De heer Noteboom had al een politiek leven achter zich. Nadat hij eerst particulier secretaris was geweest van de heer Idenburg, voormalig gouverneur-generaal in toen nog Nederlands-Indië, werkte hij vanaf 1921 voor de Dr. A. Kuyper Stichting (het wetenschappelijk bureau van de ARP). Vanaf 1931 was hij directeur van deze Stichting. In 1939 kwam hij in de Provinciale Staten van Zuid-Holland. Noteboom werd in oktober 1940 door de Duitsers opgepakt, hij belandde als Indisch gijzelaar in het concentratiekamp Buchenwald. Vanaf eind 1941 was hij als gijzelaar geïnterneerd in Noord-Brabant. Kort na Dolle Dinsdag (5 september 1944) werd Zuid-Nederland bevrijd en kwam ook de heer Noteboom vrij. Hij kreeg een aanstelling als militair commissaris in Brabant. Van daaruit werd hij in 1946 burgemeester van Voorburg. Daarnaast was hij Hoogheemraad van Delfland. In 1958 ging hij met pensioen, maar dat belette hem niet om nadien nog tijdelijk burgemeester van Culemborg en Goes te zijn.

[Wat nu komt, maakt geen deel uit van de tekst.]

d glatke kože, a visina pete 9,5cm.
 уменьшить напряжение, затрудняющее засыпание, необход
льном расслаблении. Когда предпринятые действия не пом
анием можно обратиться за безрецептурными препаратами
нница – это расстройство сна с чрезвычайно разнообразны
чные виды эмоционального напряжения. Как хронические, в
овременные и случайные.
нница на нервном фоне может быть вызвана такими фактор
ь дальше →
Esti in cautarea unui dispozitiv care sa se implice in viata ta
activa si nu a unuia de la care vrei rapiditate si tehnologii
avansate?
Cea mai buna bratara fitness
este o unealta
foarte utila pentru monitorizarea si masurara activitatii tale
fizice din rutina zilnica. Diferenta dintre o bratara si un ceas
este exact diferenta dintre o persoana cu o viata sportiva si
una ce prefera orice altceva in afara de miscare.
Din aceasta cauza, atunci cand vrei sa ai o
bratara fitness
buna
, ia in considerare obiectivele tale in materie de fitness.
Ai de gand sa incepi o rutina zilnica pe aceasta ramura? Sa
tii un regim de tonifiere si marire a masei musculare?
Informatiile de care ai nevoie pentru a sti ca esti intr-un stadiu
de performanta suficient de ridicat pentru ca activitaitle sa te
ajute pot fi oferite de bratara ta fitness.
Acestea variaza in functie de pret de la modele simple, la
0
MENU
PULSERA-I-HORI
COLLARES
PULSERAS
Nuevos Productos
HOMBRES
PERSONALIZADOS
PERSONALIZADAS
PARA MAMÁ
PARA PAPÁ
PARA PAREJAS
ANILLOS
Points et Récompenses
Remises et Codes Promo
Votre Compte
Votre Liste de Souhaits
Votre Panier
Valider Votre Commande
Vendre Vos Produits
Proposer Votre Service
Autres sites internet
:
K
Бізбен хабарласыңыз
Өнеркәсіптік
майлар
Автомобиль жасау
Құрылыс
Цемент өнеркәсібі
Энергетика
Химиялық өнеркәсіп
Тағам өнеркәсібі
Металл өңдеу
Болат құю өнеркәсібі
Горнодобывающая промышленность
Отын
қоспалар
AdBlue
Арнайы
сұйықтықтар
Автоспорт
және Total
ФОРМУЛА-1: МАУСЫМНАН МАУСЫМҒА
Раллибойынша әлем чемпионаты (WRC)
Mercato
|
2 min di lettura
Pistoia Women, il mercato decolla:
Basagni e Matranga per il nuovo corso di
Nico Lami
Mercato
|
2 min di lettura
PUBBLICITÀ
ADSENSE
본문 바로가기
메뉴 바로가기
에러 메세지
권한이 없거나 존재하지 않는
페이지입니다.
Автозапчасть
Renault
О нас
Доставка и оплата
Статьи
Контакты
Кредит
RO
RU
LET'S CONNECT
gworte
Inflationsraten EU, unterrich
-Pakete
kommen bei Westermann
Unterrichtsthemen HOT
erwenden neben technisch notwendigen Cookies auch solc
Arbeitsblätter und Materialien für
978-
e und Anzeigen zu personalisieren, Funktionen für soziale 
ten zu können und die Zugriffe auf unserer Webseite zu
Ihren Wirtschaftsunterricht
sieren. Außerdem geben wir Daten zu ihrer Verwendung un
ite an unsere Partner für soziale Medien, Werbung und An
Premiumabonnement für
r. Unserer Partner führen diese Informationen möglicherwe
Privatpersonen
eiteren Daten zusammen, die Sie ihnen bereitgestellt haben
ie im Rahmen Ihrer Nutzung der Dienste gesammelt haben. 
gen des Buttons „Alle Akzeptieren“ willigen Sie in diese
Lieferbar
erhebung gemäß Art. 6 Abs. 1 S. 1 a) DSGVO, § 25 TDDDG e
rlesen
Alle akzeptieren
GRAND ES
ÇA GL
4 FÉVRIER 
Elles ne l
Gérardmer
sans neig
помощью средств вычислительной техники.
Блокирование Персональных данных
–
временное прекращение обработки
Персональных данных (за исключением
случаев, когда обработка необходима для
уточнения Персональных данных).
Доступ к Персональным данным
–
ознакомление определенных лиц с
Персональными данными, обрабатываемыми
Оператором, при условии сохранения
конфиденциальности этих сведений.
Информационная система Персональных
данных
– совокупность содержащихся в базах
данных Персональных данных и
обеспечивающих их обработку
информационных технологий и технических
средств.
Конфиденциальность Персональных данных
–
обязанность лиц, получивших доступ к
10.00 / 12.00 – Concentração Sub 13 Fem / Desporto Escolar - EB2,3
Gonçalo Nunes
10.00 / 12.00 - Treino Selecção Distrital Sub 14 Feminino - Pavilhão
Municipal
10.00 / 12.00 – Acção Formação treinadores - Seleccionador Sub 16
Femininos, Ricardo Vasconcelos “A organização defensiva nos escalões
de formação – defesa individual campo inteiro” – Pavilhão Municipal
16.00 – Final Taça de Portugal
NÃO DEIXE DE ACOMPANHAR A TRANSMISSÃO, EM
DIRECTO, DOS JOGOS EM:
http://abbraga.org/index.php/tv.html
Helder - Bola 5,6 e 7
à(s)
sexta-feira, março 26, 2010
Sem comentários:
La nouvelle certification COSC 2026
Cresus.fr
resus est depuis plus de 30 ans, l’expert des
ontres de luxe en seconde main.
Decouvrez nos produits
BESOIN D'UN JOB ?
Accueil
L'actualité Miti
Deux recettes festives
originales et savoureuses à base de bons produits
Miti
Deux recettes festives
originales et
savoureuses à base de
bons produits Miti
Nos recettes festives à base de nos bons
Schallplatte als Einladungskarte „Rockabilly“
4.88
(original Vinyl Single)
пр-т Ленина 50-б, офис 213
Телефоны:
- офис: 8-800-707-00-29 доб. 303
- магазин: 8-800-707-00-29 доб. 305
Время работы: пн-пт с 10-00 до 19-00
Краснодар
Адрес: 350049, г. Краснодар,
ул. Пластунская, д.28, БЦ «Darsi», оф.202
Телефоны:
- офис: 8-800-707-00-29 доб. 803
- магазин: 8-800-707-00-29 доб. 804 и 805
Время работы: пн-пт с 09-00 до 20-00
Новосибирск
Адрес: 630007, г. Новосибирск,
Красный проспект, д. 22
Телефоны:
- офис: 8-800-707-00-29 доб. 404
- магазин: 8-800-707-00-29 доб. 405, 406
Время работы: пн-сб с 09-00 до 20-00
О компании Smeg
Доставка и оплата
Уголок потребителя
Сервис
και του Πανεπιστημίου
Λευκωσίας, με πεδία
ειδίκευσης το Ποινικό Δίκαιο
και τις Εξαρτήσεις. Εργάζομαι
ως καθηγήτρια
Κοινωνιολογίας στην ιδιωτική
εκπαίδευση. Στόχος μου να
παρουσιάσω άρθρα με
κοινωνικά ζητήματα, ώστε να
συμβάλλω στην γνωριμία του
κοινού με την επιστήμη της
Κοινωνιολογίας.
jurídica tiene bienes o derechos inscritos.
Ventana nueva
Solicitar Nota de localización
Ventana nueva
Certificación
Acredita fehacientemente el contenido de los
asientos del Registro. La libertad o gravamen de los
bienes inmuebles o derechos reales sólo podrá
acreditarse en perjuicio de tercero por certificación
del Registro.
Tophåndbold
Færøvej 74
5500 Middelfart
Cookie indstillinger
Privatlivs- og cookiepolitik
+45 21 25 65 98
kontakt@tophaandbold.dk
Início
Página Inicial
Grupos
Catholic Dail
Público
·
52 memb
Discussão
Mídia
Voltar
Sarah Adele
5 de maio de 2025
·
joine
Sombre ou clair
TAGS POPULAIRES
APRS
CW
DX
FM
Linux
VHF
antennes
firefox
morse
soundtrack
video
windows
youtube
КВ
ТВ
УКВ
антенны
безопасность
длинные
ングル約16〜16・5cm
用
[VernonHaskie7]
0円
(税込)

Burgemeester Noteboom volgde burgemeester Nederbragt op. Deze werd na de oorlog bekritiseerd om zijn te toegeeflijke houding jegens de bezetter. De in zijn naam doorgevoerde maar natuurlijk altijd door de Duitsers oplegde maatregelen aangaande de jodenvervolging, de Arbeitseinsatz en de volkshuisvesting, leidden na de bevrijding tot openlijke kritiek op zijn beleid. Er volgden geen maatregelen van hogerhand, maar wel werd hij weggepromoveerd naar een positie bij de juist gestarte VN. Hij eindigde zijn loopbaan als de eerste ambassadeur van Nederland in Israël.